What you are asked to do:
Once you find the line with "coffee maker: present [1162,653,1261,773]" in the data that follows, repeat it and every line after it exactly, through the line with "pepper mill: none [1230,441,1285,645]".
*** Opening Material for this exercise ***
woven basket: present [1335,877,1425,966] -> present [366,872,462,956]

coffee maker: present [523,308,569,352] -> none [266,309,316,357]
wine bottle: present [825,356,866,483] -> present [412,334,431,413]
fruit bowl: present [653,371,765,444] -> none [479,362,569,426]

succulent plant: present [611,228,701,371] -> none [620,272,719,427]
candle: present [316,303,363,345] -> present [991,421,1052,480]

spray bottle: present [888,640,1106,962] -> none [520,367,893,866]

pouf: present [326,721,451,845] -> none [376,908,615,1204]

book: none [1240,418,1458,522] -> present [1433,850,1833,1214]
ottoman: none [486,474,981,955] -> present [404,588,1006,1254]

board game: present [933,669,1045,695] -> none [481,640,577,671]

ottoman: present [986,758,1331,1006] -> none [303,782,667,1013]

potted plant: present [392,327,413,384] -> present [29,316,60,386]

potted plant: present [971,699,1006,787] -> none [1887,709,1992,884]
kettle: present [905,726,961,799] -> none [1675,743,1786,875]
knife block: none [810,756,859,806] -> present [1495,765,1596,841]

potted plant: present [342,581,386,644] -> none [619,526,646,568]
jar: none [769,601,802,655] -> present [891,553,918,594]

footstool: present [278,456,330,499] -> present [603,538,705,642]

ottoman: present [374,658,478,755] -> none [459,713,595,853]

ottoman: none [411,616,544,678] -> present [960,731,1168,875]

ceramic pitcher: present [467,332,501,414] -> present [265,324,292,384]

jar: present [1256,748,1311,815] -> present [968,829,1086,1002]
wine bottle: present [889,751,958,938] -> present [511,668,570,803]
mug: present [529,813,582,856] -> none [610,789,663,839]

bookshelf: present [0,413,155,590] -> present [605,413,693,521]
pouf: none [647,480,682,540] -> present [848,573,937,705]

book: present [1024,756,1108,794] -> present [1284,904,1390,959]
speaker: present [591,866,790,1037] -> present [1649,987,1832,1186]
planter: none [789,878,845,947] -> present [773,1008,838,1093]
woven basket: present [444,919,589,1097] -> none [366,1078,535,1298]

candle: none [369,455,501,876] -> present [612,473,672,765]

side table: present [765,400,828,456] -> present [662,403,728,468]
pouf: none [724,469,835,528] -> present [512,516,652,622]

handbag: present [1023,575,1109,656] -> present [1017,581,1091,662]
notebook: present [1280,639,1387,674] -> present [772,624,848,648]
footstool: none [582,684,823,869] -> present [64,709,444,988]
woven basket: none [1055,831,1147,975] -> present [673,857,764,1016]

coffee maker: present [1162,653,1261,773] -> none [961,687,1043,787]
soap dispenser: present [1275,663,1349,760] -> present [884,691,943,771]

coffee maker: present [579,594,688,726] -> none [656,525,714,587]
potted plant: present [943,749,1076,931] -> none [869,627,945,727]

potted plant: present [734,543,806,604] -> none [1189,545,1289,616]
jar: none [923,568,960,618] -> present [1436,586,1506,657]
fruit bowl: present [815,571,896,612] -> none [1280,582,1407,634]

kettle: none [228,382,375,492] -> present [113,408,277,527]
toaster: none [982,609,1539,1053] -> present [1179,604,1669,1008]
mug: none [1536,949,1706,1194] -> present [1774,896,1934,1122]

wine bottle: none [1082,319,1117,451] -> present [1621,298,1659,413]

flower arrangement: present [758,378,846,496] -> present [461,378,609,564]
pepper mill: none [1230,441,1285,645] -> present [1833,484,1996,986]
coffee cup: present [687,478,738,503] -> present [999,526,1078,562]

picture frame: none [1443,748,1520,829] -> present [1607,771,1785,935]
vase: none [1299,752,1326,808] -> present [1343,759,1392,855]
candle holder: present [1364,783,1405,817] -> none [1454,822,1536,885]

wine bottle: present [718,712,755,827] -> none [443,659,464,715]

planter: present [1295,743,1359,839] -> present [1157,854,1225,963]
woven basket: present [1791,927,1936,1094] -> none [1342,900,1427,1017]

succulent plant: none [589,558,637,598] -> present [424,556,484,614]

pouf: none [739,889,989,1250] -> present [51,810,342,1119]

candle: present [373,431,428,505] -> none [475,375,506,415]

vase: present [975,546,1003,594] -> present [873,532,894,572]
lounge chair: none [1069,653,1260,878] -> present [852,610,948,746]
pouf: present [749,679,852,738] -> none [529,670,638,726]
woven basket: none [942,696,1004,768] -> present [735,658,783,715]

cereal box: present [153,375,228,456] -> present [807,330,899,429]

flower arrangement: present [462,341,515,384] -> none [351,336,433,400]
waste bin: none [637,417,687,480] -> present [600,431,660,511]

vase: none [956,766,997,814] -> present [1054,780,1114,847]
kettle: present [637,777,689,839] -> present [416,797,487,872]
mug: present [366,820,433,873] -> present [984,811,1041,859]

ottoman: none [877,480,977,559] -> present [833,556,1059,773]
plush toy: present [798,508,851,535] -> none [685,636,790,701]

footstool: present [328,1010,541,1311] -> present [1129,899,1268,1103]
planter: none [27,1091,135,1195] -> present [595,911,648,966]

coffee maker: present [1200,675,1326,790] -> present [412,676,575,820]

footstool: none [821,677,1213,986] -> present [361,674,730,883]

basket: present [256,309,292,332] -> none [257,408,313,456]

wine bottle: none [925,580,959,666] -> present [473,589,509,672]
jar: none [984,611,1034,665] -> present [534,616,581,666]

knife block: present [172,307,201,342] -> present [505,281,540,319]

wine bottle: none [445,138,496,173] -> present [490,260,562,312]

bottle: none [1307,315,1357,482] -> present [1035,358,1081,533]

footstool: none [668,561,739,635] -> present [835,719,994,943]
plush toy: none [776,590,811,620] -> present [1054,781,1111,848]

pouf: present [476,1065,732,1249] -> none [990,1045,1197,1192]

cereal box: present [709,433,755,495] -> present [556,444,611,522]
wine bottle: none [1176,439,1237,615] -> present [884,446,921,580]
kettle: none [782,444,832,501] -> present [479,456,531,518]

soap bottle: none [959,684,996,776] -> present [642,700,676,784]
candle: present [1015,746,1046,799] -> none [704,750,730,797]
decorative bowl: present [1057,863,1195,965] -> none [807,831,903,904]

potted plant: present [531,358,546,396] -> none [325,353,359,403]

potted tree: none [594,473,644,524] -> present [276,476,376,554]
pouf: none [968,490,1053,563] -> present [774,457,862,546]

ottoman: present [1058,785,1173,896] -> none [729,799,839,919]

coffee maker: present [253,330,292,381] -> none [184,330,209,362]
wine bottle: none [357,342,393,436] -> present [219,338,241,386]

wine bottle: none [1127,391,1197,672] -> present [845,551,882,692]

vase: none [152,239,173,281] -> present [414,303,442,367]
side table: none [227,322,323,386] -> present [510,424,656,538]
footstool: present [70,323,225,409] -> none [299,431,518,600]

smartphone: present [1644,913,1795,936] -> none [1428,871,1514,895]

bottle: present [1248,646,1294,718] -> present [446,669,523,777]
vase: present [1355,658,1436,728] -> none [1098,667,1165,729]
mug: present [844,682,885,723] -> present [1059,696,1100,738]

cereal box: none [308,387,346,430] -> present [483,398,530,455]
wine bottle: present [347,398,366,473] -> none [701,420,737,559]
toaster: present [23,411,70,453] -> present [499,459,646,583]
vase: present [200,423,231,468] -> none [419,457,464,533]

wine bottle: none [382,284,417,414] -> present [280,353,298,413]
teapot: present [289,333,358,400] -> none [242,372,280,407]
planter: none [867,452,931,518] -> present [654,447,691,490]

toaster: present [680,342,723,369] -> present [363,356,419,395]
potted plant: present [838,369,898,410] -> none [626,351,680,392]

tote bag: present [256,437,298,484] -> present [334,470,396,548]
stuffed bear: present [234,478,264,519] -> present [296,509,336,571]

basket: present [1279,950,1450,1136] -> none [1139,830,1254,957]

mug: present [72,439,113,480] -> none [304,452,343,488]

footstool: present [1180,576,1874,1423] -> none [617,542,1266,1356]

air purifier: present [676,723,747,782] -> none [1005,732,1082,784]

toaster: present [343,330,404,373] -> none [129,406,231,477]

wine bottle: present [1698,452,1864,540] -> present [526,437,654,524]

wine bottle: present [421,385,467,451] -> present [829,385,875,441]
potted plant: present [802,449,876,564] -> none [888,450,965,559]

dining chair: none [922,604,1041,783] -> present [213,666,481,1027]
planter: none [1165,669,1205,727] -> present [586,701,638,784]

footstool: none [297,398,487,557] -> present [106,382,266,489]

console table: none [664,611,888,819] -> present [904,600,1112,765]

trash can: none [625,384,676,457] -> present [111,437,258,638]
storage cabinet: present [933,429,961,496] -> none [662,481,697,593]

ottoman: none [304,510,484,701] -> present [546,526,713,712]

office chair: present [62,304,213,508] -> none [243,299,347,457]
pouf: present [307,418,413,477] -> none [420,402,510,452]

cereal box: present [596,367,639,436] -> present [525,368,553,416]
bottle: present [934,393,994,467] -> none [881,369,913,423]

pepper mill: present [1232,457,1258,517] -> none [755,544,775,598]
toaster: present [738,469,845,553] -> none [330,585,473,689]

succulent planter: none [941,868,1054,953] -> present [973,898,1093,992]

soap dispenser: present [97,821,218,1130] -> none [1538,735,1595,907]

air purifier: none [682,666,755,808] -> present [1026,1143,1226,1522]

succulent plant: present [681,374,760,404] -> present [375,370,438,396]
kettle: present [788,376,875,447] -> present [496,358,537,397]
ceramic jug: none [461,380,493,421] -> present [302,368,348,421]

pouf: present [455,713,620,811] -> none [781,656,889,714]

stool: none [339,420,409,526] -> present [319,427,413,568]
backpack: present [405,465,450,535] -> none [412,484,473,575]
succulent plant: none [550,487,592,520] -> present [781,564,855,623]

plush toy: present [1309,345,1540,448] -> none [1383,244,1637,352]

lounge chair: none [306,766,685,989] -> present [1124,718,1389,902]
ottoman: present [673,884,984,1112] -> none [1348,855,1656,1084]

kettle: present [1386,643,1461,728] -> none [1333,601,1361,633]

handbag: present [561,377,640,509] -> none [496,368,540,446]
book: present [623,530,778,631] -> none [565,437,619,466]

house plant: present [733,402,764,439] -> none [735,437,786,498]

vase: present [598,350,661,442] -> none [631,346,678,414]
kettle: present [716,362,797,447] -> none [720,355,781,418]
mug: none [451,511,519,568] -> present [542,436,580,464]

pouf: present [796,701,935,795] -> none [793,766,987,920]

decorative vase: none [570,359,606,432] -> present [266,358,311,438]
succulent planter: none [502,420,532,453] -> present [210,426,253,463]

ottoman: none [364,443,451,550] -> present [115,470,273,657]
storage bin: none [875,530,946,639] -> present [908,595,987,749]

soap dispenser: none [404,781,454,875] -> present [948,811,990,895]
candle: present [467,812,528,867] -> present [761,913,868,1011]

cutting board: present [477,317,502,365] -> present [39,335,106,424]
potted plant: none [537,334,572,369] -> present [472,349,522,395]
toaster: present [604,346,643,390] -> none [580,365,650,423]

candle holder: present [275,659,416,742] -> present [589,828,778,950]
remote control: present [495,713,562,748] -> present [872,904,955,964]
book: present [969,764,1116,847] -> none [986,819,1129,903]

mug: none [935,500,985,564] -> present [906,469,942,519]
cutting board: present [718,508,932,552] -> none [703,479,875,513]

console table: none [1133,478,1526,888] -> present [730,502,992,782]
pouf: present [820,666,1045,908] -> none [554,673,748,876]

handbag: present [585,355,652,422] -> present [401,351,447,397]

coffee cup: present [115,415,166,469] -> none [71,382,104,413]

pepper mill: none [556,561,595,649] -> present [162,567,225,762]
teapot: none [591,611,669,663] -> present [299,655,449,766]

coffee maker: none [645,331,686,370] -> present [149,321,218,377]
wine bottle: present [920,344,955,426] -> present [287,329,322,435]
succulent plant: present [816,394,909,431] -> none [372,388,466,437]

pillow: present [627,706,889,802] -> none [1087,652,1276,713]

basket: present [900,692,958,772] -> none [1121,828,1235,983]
*** Closing Material for this exercise ***
Your solution:
coffee maker: present [1162,653,1261,773] -> none [961,687,1043,787]
soap dispenser: present [1275,663,1349,760] -> present [884,691,943,771]

coffee maker: present [579,594,688,726] -> none [656,525,714,587]
potted plant: present [943,749,1076,931] -> none [869,627,945,727]

potted plant: present [734,543,806,604] -> none [1189,545,1289,616]
jar: none [923,568,960,618] -> present [1436,586,1506,657]
fruit bowl: present [815,571,896,612] -> none [1280,582,1407,634]

kettle: none [228,382,375,492] -> present [113,408,277,527]
toaster: none [982,609,1539,1053] -> present [1179,604,1669,1008]
mug: none [1536,949,1706,1194] -> present [1774,896,1934,1122]

wine bottle: none [1082,319,1117,451] -> present [1621,298,1659,413]

flower arrangement: present [758,378,846,496] -> present [461,378,609,564]
pepper mill: none [1230,441,1285,645] -> present [1833,484,1996,986]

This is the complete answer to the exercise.